We went back to the Ginza to visit the store that was closed earlier, Mitsukoshi.
Mitsukoshi was Japan’s first department store, established over a hundred years ago. It’s 10 floors above ground and two floors below ground. The two below ground floors are Mitsukoshi’s answer to Harrods’ food halls.
The first level of the food halls is prepared foods and has departments from countries around the world- Fortnum & Mason (London), Dalloyau (France), Laduree (France).
The second story of the food halls is dedicated to fresh vegetables , meats, seafood, bread, etc.

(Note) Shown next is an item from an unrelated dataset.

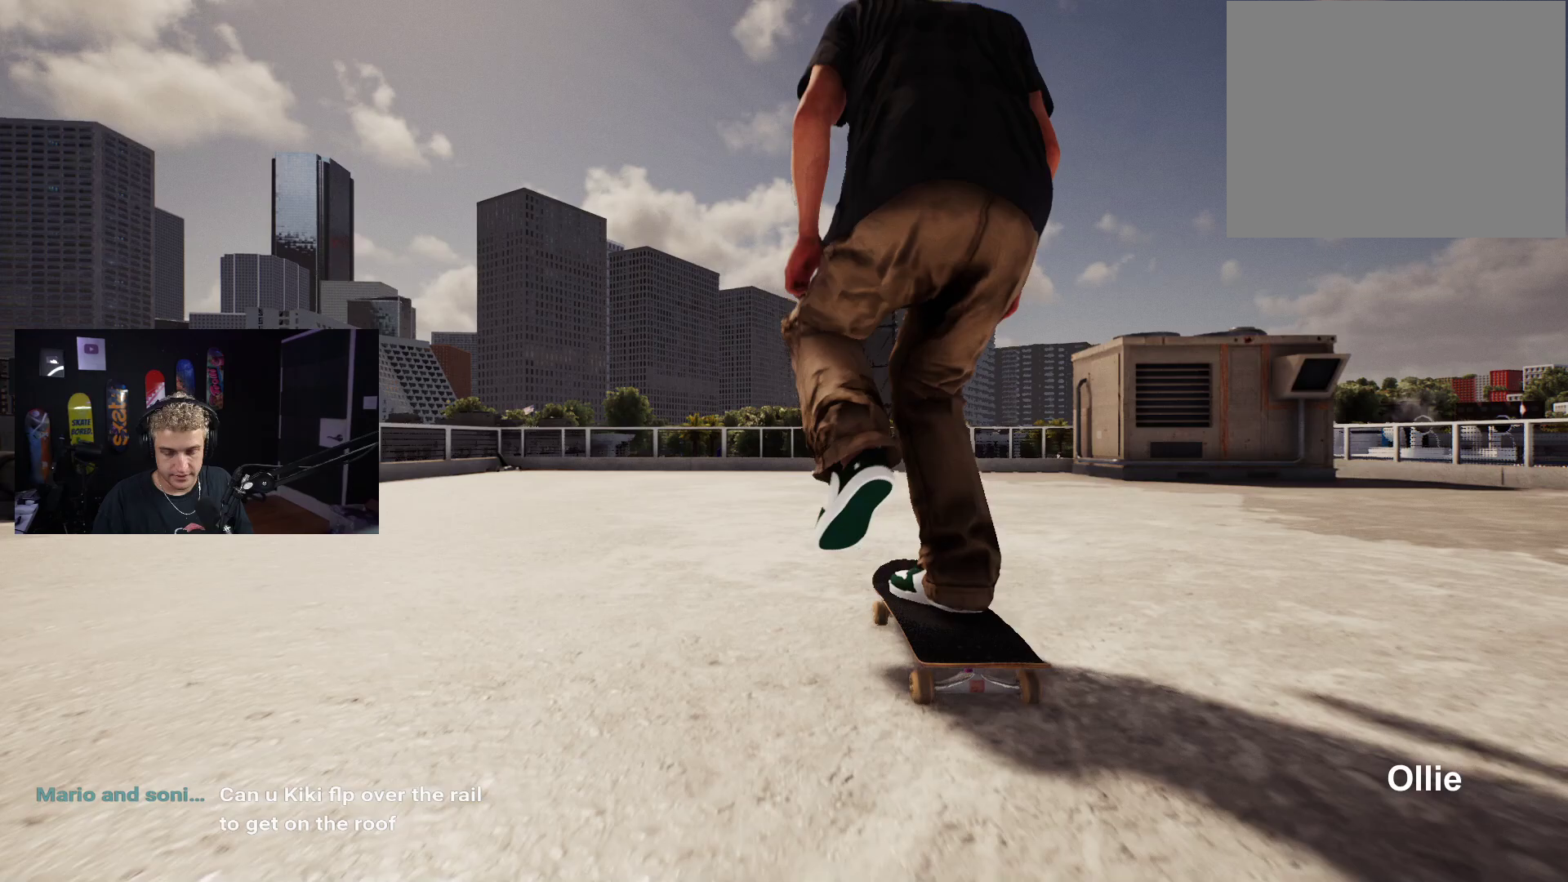
{"buttons": [], "left_stick": "center", "right_stick": "center", "events": [[50, "X", "down"], [200, "X", "up"]]}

From Mitsukoshi, we took the subway out to the Meiji Shrine, located in Shibuya, Tokyo. The Meiji shrine is the Shinto shrine that is dedicated to the deified spirits of Emperor Meiji and his wife, Empress Shōken. The shrine does not contain the remains of the Emperor or Empress.The shrine is located in a forest. Since the spirits of Shinto gods are believed to live in natural objects, shrines are often surrounded by forests.
Shinto is called Japan’s ancient original religion. Shinto has no founder, no holy book. Shinto values harmony with nature, focusing on ritual practices to establish a relationship between the present day and the past.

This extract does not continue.